§ Exercise passage

Start of Block

I'm working on a game and having a function that can determine the possible sums given an array of variable length would be quite helpful.
Thanks in advance!
Find possible sums given an array of numbers?
Do you mean :
- you have an array of variable lenth ex: [3, 7, 12 ]
- and you want to compute all the possible sums :
0, 3, 7, 12, 3+7, 3+12, 7+12, 3+7+12
Yes, that's what I mean. Sorry if I wasn't clear!
Well.
I did not write the full code, but here is a way to do it;
The principle is to compute all the sum combinations :
a combination can be represented by a binary word, where digit is 1 is the number is in combination, 0 otrherwise
For instance, the combination with the first 3 numbers is 11100000
Hence the idea for the algorithm, where I give you the steps
1. let n = myArray.count // Number of elements in array
2. compute N = 2**n (2 to power n) eg if N = 8, 2**8 = 256
func powerOf2(p: Int) -> Int { // Of course, this could be made much more generic and genarl
result = 1
for i in 0..<p { result *= 2 }
return p
}
N = powerOf2(n)

End of Block

§ Exercises to complete
A) Translate this sentence from the forum thread about possible sums into Spanish: "I'm working on a game and having a function that can determine the possible sums given an array of variable length would be quite helpful."
B) Write the next part of the forum thread about possible sums, picking up after its last line.

§ Data segment
Start of Block

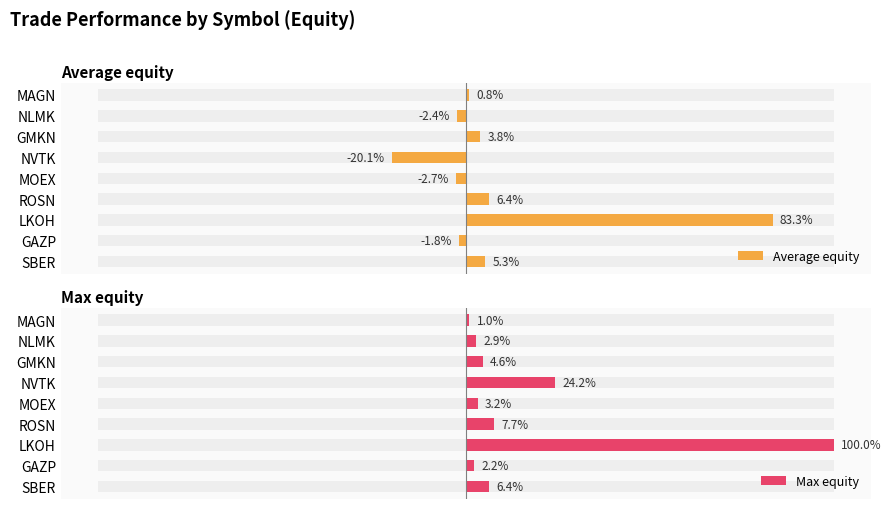

What is the spread (max minus min) of values at 0?

44.3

End of Block

§ Answer set
A) Estoy trabajando en un juego y tener una función que pueda determinar las sumas posibles dado un arreglo de longitud variable sería muy útil.

B)
3. Define a set mySetOfResults to hold the results
let mySetOfResults : Set<Int> = [] // assuming you want Int, but could be any type of numbers
4. Define an Array, to transform the binary into an array of Bool
binaryCombi = Array(count: n, repeatedValue: false) // all set to false
5. Loop through all possible combinations, by getting an index varying from 0 to N (all the possible binary numbers in between will be used, hence all combinations) :
for combi in 0..<N {
populate binaryCombi // see point 6
compute the sum for the combination // see point 7
write the sum in mySetOfResults // see point 8
}
6. To populate binaryCombi
var remain = N
for i in 0..<n {
binaryCombi[i] = (remain % 2 == 1) // If there is a 1, it's true
remain /= 2 // next digit to the left
}
7. To compute the sum, add all numbers i, where binaryCombi[i] is true
var sum = 0
for i in 0..<n {
if binaryCombi[i] { sum += myArray[i]
}
8. To write the sum
mySetOfResults.insert(sum)
9. You can now print the set, reorder it…
Okay, I'm going to give this a shot--will let you know how it goes. Thank you for taking the time to outline that for me!
Yes, tell if it answered your question. Of course, this can be optimized for performance if you need.
let numbers = [1,2,3,4]
let n = Double(numbers.count)
let powerOfTwo = Int(pow(2.0, n))
var mySetOfResults: Set<Int> = []
var binaryCombi = Array(count: Int(n), repeatedValue: false)
var remain = powerOfTwo
for combi in 0..<powerOfTwo {
for i in 0..<Int(n) {
binaryCombi[i] = (remain % 2 == 1)
remain /= 2
}
var sum = 0
for i in 0..<Int(n) {
if binaryCombi[i] {
sum += numbers[i]
}
}
mySetOfResults.insert(sum)
}
print(mySetOfResults)I'm not sure where the values are being set from false to true. This is what I've got so far --
Hi. Here is a simple recursive solution.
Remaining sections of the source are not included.